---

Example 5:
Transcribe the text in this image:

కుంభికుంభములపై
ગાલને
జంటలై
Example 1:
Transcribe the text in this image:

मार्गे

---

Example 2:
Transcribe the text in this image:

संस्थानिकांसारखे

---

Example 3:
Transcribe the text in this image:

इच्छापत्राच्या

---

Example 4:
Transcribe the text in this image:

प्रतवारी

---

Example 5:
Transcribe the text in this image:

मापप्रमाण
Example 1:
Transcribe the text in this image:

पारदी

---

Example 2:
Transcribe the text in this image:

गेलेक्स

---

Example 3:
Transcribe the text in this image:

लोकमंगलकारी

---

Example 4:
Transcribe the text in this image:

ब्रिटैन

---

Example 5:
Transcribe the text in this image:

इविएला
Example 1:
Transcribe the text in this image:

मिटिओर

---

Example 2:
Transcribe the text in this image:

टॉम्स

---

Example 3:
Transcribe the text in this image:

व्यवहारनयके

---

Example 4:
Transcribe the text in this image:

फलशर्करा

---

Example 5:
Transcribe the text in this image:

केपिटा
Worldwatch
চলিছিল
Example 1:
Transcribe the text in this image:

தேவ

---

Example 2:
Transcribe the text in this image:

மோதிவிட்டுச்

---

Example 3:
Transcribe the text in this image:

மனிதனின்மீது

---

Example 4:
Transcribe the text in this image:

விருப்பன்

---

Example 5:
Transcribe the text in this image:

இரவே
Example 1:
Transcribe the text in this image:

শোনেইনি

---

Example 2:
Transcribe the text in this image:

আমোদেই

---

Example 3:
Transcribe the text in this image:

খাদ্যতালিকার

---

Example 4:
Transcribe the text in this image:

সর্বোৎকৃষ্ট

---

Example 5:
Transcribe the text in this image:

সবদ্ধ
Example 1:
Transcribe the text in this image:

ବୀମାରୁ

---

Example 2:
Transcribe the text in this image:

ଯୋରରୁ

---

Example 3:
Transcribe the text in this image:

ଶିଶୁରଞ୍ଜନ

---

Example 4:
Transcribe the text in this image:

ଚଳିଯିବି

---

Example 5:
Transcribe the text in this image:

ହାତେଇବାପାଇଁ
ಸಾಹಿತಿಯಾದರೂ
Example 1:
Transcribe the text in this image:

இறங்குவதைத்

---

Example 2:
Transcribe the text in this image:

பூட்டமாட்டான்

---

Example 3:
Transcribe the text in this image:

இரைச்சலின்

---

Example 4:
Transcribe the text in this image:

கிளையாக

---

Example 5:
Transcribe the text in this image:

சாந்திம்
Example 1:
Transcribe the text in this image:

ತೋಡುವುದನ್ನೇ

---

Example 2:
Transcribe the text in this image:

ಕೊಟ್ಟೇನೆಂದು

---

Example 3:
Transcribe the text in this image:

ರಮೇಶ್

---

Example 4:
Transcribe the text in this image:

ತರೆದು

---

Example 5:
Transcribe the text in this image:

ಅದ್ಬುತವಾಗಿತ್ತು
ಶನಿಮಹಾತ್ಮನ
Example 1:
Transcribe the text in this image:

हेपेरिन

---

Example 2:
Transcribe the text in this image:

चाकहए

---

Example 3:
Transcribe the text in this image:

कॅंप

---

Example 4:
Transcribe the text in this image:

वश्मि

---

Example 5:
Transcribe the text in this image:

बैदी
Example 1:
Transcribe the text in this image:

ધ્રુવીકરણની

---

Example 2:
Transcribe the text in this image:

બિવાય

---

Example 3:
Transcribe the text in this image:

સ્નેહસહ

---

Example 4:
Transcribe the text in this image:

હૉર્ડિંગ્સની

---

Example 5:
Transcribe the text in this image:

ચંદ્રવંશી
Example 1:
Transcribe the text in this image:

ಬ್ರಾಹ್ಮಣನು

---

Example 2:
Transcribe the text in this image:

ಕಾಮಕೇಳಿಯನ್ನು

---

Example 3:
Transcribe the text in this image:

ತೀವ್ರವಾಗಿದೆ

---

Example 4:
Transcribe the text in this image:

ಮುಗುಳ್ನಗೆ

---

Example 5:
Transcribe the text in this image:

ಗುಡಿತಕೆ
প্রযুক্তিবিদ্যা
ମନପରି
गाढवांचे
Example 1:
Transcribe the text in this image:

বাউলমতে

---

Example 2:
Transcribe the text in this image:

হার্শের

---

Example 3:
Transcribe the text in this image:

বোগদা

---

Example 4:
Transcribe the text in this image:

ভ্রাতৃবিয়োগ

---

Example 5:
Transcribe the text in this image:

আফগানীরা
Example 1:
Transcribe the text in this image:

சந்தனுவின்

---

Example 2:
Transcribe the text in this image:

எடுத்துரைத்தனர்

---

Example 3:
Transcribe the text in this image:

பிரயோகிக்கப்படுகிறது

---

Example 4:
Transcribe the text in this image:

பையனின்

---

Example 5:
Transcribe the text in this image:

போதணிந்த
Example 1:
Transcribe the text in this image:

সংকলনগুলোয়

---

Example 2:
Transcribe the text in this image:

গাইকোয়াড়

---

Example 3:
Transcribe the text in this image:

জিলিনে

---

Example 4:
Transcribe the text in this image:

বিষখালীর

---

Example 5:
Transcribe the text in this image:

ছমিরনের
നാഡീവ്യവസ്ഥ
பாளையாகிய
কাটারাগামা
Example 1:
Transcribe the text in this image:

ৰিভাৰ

########

# REQUIREMENT
Each record above is to be reproduced exactly, in full.

# RESPONSE FOR THIS EXERCISE
---

Example 5:
Transcribe the text in this image:

కుంభికుంభములపై
ગાલને
జంటలై
Example 1:
Transcribe the text in this image:

मार्गे

---

Example 2:
Transcribe the text in this image:

संस्थानिकांसारखे

---

Example 3:
Transcribe the text in this image:

इच्छापत्राच्या

---

Example 4:
Transcribe the text in this image:

प्रतवारी

---

Example 5:
Transcribe the text in this image:

मापप्रमाण
Example 1:
Transcribe the text in this image:

पारदी

---

Example 2:
Transcribe the text in this image:

गेलेक्स

---

Example 3:
Transcribe the text in this image:

लोकमंगलकारी

---

Example 4:
Transcribe the text in this image:

ब्रिटैन

---

Example 5:
Transcribe the text in this image:

इविएला
Example 1:
Transcribe the text in this image:

मिटिओर

---

Example 2:
Transcribe the text in this image:

टॉम्स

---

Example 3:
Transcribe the text in this image:

व्यवहारनयके

---

Example 4:
Transcribe the text in this image:

फलशर्करा

---

Example 5:
Transcribe the text in this image:

केपिटा
Worldwatch
চলিছিল
Example 1:
Transcribe the text in this image:

தேவ

---

Example 2:
Transcribe the text in this image:

மோதிவிட்டுச்

---

Example 3:
Transcribe the text in this image:

மனிதனின்மீது

---

Example 4:
Transcribe the text in this image:

விருப்பன்

---

Example 5:
Transcribe the text in this image:

இரவே
Example 1:
Transcribe the text in this image:

শোনেইনি

---

Example 2:
Transcribe the text in this image:

আমোদেই

---

Example 3:
Transcribe the text in this image:

খাদ্যতালিকার

---

Example 4:
Transcribe the text in this image:

সর্বোৎকৃষ্ট

---

Example 5:
Transcribe the text in this image:

সবদ্ধ
Example 1:
Transcribe the text in this image:

ବୀମାରୁ

---

Example 2:
Transcribe the text in this image:

ଯୋରରୁ

---

Example 3:
Transcribe the text in this image:

ଶିଶୁରଞ୍ଜନ

---

Example 4:
Transcribe the text in this image:

ଚଳିଯିବି

---

Example 5:
Transcribe the text in this image:

ହାତେଇବାପାଇଁ
ಸಾಹಿತಿಯಾದರೂ
Example 1:
Transcribe the text in this image:

இறங்குவதைத்

---

Example 2:
Transcribe the text in this image:

பூட்டமாட்டான்

---

Example 3:
Transcribe the text in this image:

இரைச்சலின்

---

Example 4:
Transcribe the text in this image:

கிளையாக

---

Example 5:
Transcribe the text in this image:

சாந்திம்
Example 1:
Transcribe the text in this image:

ತೋಡುವುದನ್ನೇ

---

Example 2:
Transcribe the text in this image:

ಕೊಟ್ಟೇನೆಂದು

---

Example 3:
Transcribe the text in this image:

ರಮೇಶ್

---

Example 4:
Transcribe the text in this image:

ತರೆದು

---

Example 5:
Transcribe the text in this image:

ಅದ್ಬುತವಾಗಿತ್ತು
ಶನಿಮಹಾತ್ಮನ
Example 1:
Transcribe the text in this image:

हेपेरिन

---

Example 2:
Transcribe the text in this image:

चाकहए

---

Example 3:
Transcribe the text in this image:

कॅंप

---

Example 4:
Transcribe the text in this image:

वश्मि

---

Example 5:
Transcribe the text in this image:

बैदी
Example 1:
Transcribe the text in this image:

ધ્રુવીકરણની

---

Example 2:
Transcribe the text in this image:

બિવાય

---

Example 3:
Transcribe the text in this image:

સ્નેહસહ

---

Example 4:
Transcribe the text in this image:

હૉર્ડિંગ્સની

---

Example 5:
Transcribe the text in this image:

ચંદ્રવંશી
Example 1:
Transcribe the text in this image:

ಬ್ರಾಹ್ಮಣನು

---

Example 2:
Transcribe the text in this image:

ಕಾಮಕೇಳಿಯನ್ನು

---

Example 3:
Transcribe the text in this image:

ತೀವ್ರವಾಗಿದೆ

---

Example 4:
Transcribe the text in this image:

ಮುಗುಳ್ನಗೆ

---

Example 5:
Transcribe the text in this image:

ಗುಡಿತಕೆ
প্রযুক্তিবিদ্যা
ମନପରି
गाढवांचे
Example 1:
Transcribe the text in this image:

বাউলমতে

---

Example 2:
Transcribe the text in this image:

হার্শের

---

Example 3:
Transcribe the text in this image:

বোগদা

---

Example 4:
Transcribe the text in this image:

ভ্রাতৃবিয়োগ

---

Example 5:
Transcribe the text in this image:

আফগানীরা
Example 1:
Transcribe the text in this image:

சந்தனுவின்

---

Example 2:
Transcribe the text in this image:

எடுத்துரைத்தனர்

---

Example 3:
Transcribe the text in this image:

பிரயோகிக்கப்படுகிறது

---

Example 4:
Transcribe the text in this image:

பையனின்

---

Example 5:
Transcribe the text in this image:

போதணிந்த
Example 1:
Transcribe the text in this image:

সংকলনগুলোয়

---

Example 2:
Transcribe the text in this image:

গাইকোয়াড়

---

Example 3:
Transcribe the text in this image:

জিলিনে

---

Example 4:
Transcribe the text in this image:

বিষখালীর

---

Example 5:
Transcribe the text in this image:

ছমিরনের
നാഡീവ്യവസ്ഥ
பாளையாகிய
কাটারাগামা
Example 1:
Transcribe the text in this image:

ৰিভাৰ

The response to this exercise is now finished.